Luke’s Gospel is always rich in details, and each one holds fresh insights into how to respond to Jesus in our lives.

First, Jesus is just passing through Jericho on his way to Jerusalem, and his thoughts are focused on the climactic events that will transpire there, including the cleansing of the temple, his arrest and death.  Perhaps it was the thought of his crucifixion that caused Jesus to stop and look up at the man in the tree.

He will soon change places with the man in the sycamore tree. Zacchaeus will be saved because Jesus is lost, his life given for the life of a sinner. Luke invites us to reflect on this theme of substitution. At every stop, with every healing, Jesus is being loaded down with the damage of sin, the suffering of a broken world, so that when he mounts the cross, he will be carrying both sin and death on our behalf.

Jesus is just passing through, and everything depends on people taking the first step to seek him out.  The blind man Bartimaeus, the woman with the hemorrhage, the woman at Simon the Pharisee’s  house, the 10 lepers, and Zacchaeus—they all put themselves in the path of Jesus because they want to see him, to touch him, to understand what his presence means.

Second, another Lucan theme is that Jesus is a magnet for sinners and those who are suffering. He is looking for them and they are being drawn to him. Though the tax collector is apparently a stranger, Jesus calls him by name: “Zacchaeus, come down.”  And as if by pure spontaneity, Jesus immediately invites himself to Zacchaeus’ house. Of all the righteous people in Jericho, a man who is outcast to his neighbors and a notorious collaborator with the Roman tax system is chosen to host the famous Jesus of Nazareth. The town is outraged. Mercy is all that matters to Jesus, and Zacchaeus responds joyfully and in overflowing measure.
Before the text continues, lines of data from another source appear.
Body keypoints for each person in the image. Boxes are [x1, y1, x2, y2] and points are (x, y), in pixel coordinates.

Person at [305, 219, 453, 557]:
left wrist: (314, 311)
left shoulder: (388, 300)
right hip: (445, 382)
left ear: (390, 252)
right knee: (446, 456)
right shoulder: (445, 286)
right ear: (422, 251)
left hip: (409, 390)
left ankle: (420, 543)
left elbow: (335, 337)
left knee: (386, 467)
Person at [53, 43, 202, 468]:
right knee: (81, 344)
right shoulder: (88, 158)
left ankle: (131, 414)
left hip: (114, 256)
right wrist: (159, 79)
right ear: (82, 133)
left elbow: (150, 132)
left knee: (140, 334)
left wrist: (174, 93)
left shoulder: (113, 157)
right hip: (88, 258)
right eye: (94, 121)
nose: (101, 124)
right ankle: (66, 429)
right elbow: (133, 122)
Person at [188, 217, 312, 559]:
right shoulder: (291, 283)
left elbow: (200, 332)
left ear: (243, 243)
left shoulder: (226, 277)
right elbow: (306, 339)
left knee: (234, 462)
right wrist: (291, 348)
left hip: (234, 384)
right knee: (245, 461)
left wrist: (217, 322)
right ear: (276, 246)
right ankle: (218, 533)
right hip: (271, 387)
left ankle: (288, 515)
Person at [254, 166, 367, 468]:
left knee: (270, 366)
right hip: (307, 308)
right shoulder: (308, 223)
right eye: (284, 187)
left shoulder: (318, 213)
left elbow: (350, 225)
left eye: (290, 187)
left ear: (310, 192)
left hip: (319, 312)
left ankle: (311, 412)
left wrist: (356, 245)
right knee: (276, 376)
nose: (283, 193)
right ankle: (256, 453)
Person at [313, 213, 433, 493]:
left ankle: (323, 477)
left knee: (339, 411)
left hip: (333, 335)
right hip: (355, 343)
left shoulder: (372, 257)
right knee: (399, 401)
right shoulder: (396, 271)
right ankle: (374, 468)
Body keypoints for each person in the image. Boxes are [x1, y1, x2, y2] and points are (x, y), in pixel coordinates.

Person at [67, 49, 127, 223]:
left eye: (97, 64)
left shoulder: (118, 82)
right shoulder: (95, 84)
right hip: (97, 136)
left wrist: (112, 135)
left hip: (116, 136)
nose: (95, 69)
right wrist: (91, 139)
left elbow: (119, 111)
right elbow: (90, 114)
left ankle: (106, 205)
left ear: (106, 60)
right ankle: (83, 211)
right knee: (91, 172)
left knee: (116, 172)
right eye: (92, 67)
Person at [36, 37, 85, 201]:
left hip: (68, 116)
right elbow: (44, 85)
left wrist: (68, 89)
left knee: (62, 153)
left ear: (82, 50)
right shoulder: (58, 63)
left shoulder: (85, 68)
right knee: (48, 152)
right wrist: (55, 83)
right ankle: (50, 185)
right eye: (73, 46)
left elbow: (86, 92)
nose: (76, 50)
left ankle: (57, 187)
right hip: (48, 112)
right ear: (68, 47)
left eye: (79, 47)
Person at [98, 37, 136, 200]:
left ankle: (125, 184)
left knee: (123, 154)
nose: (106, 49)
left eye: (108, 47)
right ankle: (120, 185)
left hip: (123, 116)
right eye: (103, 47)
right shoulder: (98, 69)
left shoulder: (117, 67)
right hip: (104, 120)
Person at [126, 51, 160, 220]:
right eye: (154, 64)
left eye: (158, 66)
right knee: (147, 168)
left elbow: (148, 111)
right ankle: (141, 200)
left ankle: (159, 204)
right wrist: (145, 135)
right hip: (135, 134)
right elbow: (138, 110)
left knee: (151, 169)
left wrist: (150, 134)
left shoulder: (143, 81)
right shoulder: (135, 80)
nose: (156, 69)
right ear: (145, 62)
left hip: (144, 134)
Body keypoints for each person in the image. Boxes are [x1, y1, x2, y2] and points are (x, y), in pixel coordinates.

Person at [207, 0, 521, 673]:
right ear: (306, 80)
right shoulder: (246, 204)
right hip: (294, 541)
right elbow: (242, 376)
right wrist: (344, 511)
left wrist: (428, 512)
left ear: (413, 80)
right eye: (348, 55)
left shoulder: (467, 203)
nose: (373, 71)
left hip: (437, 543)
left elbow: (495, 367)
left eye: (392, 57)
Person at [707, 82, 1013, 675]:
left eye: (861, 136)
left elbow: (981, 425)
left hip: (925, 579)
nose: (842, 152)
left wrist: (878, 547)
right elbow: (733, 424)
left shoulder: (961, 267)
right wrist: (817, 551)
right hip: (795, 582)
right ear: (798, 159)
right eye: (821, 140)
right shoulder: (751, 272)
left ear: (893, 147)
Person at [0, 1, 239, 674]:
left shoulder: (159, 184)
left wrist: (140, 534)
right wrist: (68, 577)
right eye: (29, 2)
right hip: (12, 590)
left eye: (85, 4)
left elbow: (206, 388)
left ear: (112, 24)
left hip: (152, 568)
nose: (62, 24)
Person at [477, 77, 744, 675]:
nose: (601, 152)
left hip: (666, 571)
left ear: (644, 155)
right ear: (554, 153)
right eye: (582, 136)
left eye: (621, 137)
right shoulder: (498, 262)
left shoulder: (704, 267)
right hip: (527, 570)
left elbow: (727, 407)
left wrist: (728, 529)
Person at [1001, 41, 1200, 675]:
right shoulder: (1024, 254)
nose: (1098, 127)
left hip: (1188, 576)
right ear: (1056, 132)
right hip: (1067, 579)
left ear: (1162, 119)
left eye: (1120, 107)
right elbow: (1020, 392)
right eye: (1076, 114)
What can we make of this story for ourselves? Jesus is passing by, and we are moved to seek him out.  If we stay home or remain just distant observers, will we encounter him, or is there something we must do to make this happen? One source of reluctance is that perhaps we think we need something good to show him, our virtues and sacrifices, our good works and our faith. We want to impress him.

What if Jesus would rather have our sinfulness, our wounds and our troubles? Can we bare our souls to him, expose our secret shames and hidden faults? He wants the real us. Of all the places where we would rather welcome him, Jesus chooses to stay at the house of a sinner, the place in us where we are most in need of healing, forgiveness and salvation. This is the joy of the Gospel.